Daily Development for Tuesday, April 20, 2004
by: Patrick A. Randolph, Jr.
Elmer F. Pierson Professor of Law
UMKC School of Law
Of Counsel: Blackwell Sanders Peper Martin Kansas City, Missouri dirt@umkc.edu

ESCROWS; INSTRUCTIONS: Where escrow instructions do not compel escrow agent to deliver earnest money to seller upon buyer’s default, but simply state that agent shall hold monies “for the mutual benefit of the parties,” broker/escrow agent had no authority to release funds to seller without buyer’s consent even where it is apparent that the buyer has not closed and no contingencies remain to be satisfied, notwithstanding the fact that the contract supports seller’s claim to the earnest money as liquidated damages upon buyer’s failure to perform.

International Capital Corp. V. Moyer, 2004 WL 438976 (3/10/04) (not yet released for publication.)

Broker showed property to seller, which entered into a contract to buy. The case does not make clear what agency relationship the broker had with any of the parties. The contract provided that earnest money would be forfeited as liquidated damages should buyer fail to close. The parties agreed, upon the urging of the broker, that the broker would serve as escrow of the earnest money. The contract provided simply that the broker would hold the earnest money as escrow “for the mutual benefit of the parties.”

Over time, buyer, which was trying to put together an investment group, asked for a number of extensions, each time increasing the amount of the escrow. In letters relating to these extensions, it stated that the money in the escrow was not to be released without its consent.

Ultimately, the final extension period ran out and buyer had not closed, although it still was trying to put together its investors. Seller was tolerant of this for a while, but ultimately found another buyer and pressed the broker to release to it the earnest money, as the time for closing had long since passed and there were no contingencies to buyer’s duty to close. Broker, concluding that the seller had a right to the money under the terms of the contract, transferred the money to seller, even though broker new that buyer would object and intended that the earnest money not be transferred without its prior consent.

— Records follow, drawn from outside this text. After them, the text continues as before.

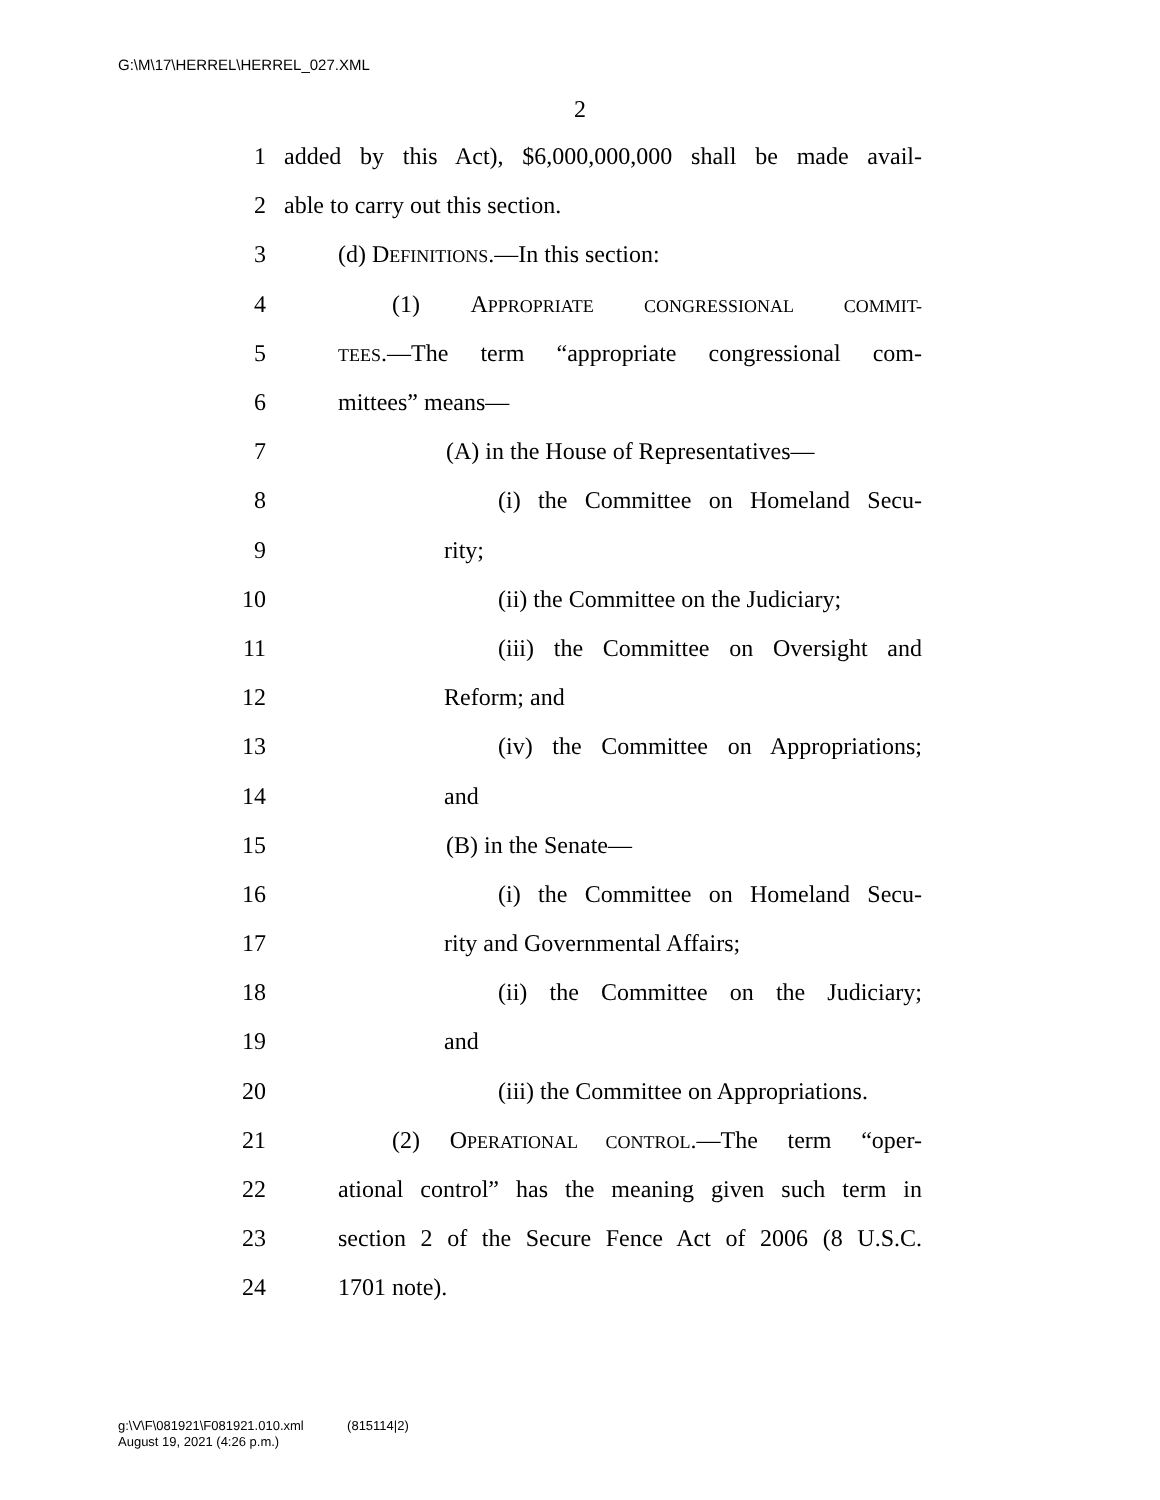G:\M\17\HERREL\HERREL_027.XML
2
1 added by this Act), $6,000,000,000 shall be made avail-
2 able to carry out this section.
3 (d) DEFINITIONS.—In this section:
4 (1) APPROPRIATE CONGRESSIONAL COMMIT-
5 TEES.—The term “appropriate congressional com-
6 mittees” means—
7 (A) in the House of Representatives—
8 (i) the Committee on Homeland Secu-
9 rity;
10 (ii) the Committee on the Judiciary;
11 (iii) the Committee on Oversight and
12 Reform; and
13 (iv) the Committee on Appropriations;
14 and
15 (B) in the Senate—
16 (i) the Committee on Homeland Secu-
17 rity and Governmental Affairs;
18 (ii) the Committee on the Judiciary;
19 and
20 (iii) the Committee on Appropriations.
21 (2) OPERATIONAL CONTROL.—The term “oper-
22 ational control” has the meaning given such term in
23 section 2 of the Secure Fence Act of 2006 (8 U.S.C.
24 1701 note).
g:\V\F\081921\F081921.010.xml (815114|2)
August 19, 2021 (4:26 p.m.)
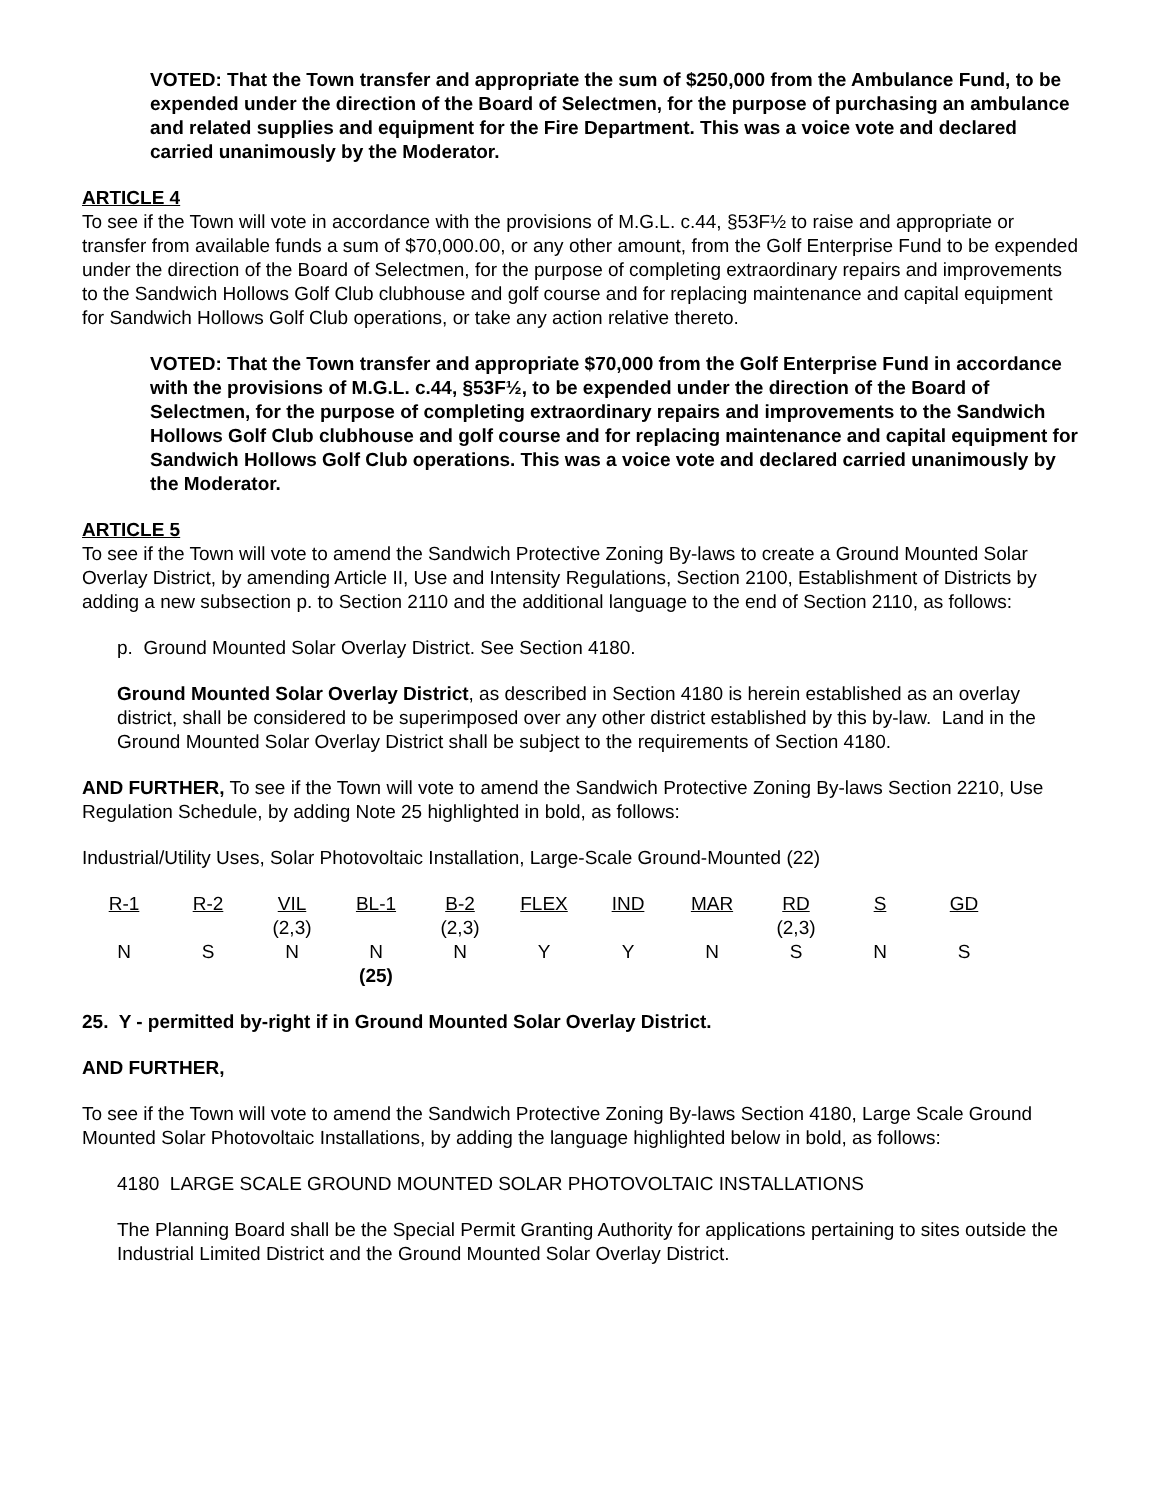VOTED: That the Town transfer and appropriate the sum of $250,000 from the Ambulance Fund, to be expended under the direction of the Board of Selectmen, for the purpose of purchasing an ambulance and related supplies and equipment for the Fire Department. This was a voice vote and declared carried unanimously by the Moderator.
ARTICLE 4
To see if the Town will vote in accordance with the provisions of M.G.L. c.44, §53F½ to raise and appropriate or transfer from available funds a sum of $70,000.00, or any other amount, from the Golf Enterprise Fund to be expended under the direction of the Board of Selectmen, for the purpose of completing extraordinary repairs and improvements to the Sandwich Hollows Golf Club clubhouse and golf course and for replacing maintenance and capital equipment for Sandwich Hollows Golf Club operations, or take any action relative thereto.
VOTED: That the Town transfer and appropriate $70,000 from the Golf Enterprise Fund in accordance with the provisions of M.G.L. c.44, §53F½, to be expended under the direction of the Board of Selectmen, for the purpose of completing extraordinary repairs and improvements to the Sandwich Hollows Golf Club clubhouse and golf course and for replacing maintenance and capital equipment for Sandwich Hollows Golf Club operations. This was a voice vote and declared carried unanimously by the Moderator.
ARTICLE 5
To see if the Town will vote to amend the Sandwich Protective Zoning By-laws to create a Ground Mounted Solar Overlay District, by amending Article II, Use and Intensity Regulations, Section 2100, Establishment of Districts by adding a new subsection p. to Section 2110 and the additional language to the end of Section 2110, as follows:
p. Ground Mounted Solar Overlay District. See Section 4180.
Ground Mounted Solar Overlay District, as described in Section 4180 is herein established as an overlay district, shall be considered to be superimposed over any other district established by this by-law. Land in the Ground Mounted Solar Overlay District shall be subject to the requirements of Section 4180.
AND FURTHER, To see if the Town will vote to amend the Sandwich Protective Zoning By-laws Section 2210, Use Regulation Schedule, by adding Note 25 highlighted in bold, as follows:
Industrial/Utility Uses, Solar Photovoltaic Installation, Large-Scale Ground-Mounted (22)
| R-1 | R-2 | VIL (2,3) | BL-1 | B-2 (2,3) | FLEX | IND | MAR | RD (2,3) | S | GD |
| N | S | N | N (25) | N | Y | Y | N | S | N | S |
25. Y - permitted by-right if in Ground Mounted Solar Overlay District.
AND FURTHER,
To see if the Town will vote to amend the Sandwich Protective Zoning By-laws Section 4180, Large Scale Ground Mounted Solar Photovoltaic Installations, by adding the language highlighted below in bold, as follows:
4180 LARGE SCALE GROUND MOUNTED SOLAR PHOTOVOLTAIC INSTALLATIONS
The Planning Board shall be the Special Permit Granting Authority for applications pertaining to sites outside the Industrial Limited District and the Ground Mounted Solar Overlay District.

Buyer sued for breach of fiduciary duty, and the trial court held for the defendant broker and ordered restoration of the money to the buyer from the broker.. (Broker had an indemnification agreement from the seller.) The appeals court here affirmed that the release of the monies was wrongful, but remanded on the question of damages. As to the latter point, the court concluded that if indeed the seller was entitled to the earnest money under the contract, then the buyer suffered no damages as a consequence of the release (except possibly a small amount of interest, because ultimately a court would have order the release anyway.

The court noted that the earnest money agreement and the sale agreement are separate. Where no contract requires otherwise, the buyer is free to require that, even if in fact he owes the earnest money as liquidated damages, the court make such a determination, and not the escrow agent. That was the case here. The buyer had signed no agreement providing for the forfeiture of the earnest money, and in fact had made a point of maintaining that it objected to any such release by the escrowee/broker. The reason for this was not to resist the forfeiture so much as to keep the deal alive so that the broker could continue efforts to put together its own investment group.

The court ruled that although the escrowee acted wrongfully in releasing the funds, it would remand to the trial court for a reevaluation of the damages remedy. It noted that if indeed that seller stood to forfeit the earnest money when a court reviewed the question, then the buyer had suffered very little damages by the forfeiture. Here, it appeared that there were no excuses and the buyer really did stand to forfeit, so the court remanded for a redetermination of the damages.

Comment 1: If the broker had not released the escrow monies, there might not have been another sale. Those monies may have been critical to make the deal. The result would be that the buyer would have had a bit longer to put together its own deal, and might have succeeded. And the seller may have agreed to go along, even though it didn’t have to. So it’s not a bit clear to the editor that the damages need to be redetermined. But we don’t know enough about the other deal.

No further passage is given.